We will create an initial speech recognizer by developing a Japanese vocabulary which covers the cities and concepts understood by the Jupiter system. The initial acoustic models will be seeded from our

English Jupiter models, and will be retrained as data become available. We will also use these data to ascertain whether a probabilistic phonological component can be useful for Mokusei. Language models will be created based on available data. We will consider several different types of class n-gram language models to see which provide the most constraint for the domain.

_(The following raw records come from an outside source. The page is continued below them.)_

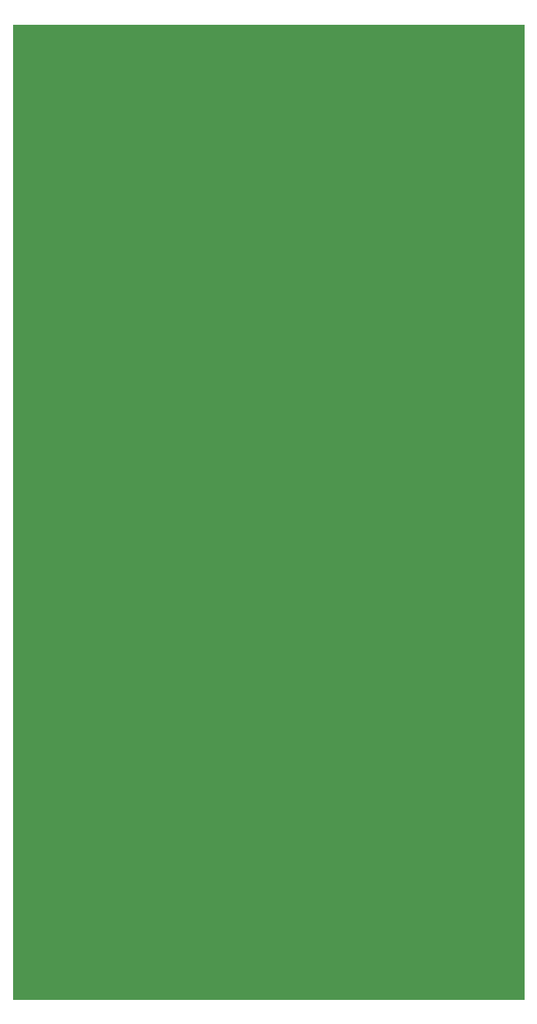
<source format=gbr>
G04 #@! TF.GenerationSoftware,KiCad,Pcbnew,(5.1.7)-1*
G04 #@! TF.CreationDate,2020-11-09T16:31:24+01:00*
G04 #@! TF.ProjectId,Touch-Flaeche,546f7563-682d-4466-9c61-656368652e6b,0.1*
G04 #@! TF.SameCoordinates,Original*
G04 #@! TF.FileFunction,Legend,Bot*
G04 #@! TF.FilePolarity,Positive*
%FSLAX46Y46*%
G04 Gerber Fmt 4.6, Leading zero omitted, Abs format (unit mm)*
G04 Created by KiCad (PCBNEW (5.1.7)-1) date 2020-11-09 16:31:24*
%MOMM*%
%LPD*%
G01*
G04 APERTURE LIST*
%ADD10C,0.100000*%
G04 APERTURE END LIST*
D10*
G36*
X153400000Y-150800000D02*
G01*
X90600000Y-150800000D01*
X90600000Y-31000000D01*
X153400000Y-31000000D01*
X153400000Y-150800000D01*
G37*
X153400000Y-150800000D02*
X90600000Y-150800000D01*
X90600000Y-31000000D01*
X153400000Y-31000000D01*
X153400000Y-150800000D01*
M02*

</source>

Read speech data collection will utilize tools already in place for English data collection. We will build templates based on the 600 queries that we have obtained thus far, by automatically substituting different cities randomly in pre-existing templates. We plan to collect data from two pools of subjects, all from NTT, but divided into those who are calling from the United States and those who are calling from Japan. We will be comparing these two pools in part with an interest in comparing the quality of the long-distance phone lines with that of the local phone lines. Lines for the MIT subjects.

For wizard-based data collection we plan to configure a version of the system that will be appropriate for data collection in a realistic setting, in order to obtain spontaneous speech to enhance our read-speech corpus. We envision that the system will operate with two audio servers, where the subject asks a question which gets directly piped to the wizard, who then rephrases it (either carefully enunciated in Japanese or translated into English). The system answers the wizard's rephrased question and speaks the reply in Japanese to the subject.

We expect to begin work on the speech recognizer and read-speech data collection over the summer months. Work on wizard-based data collection will most likely begin in the fall, once the natural language capability has been extended for richer coverage.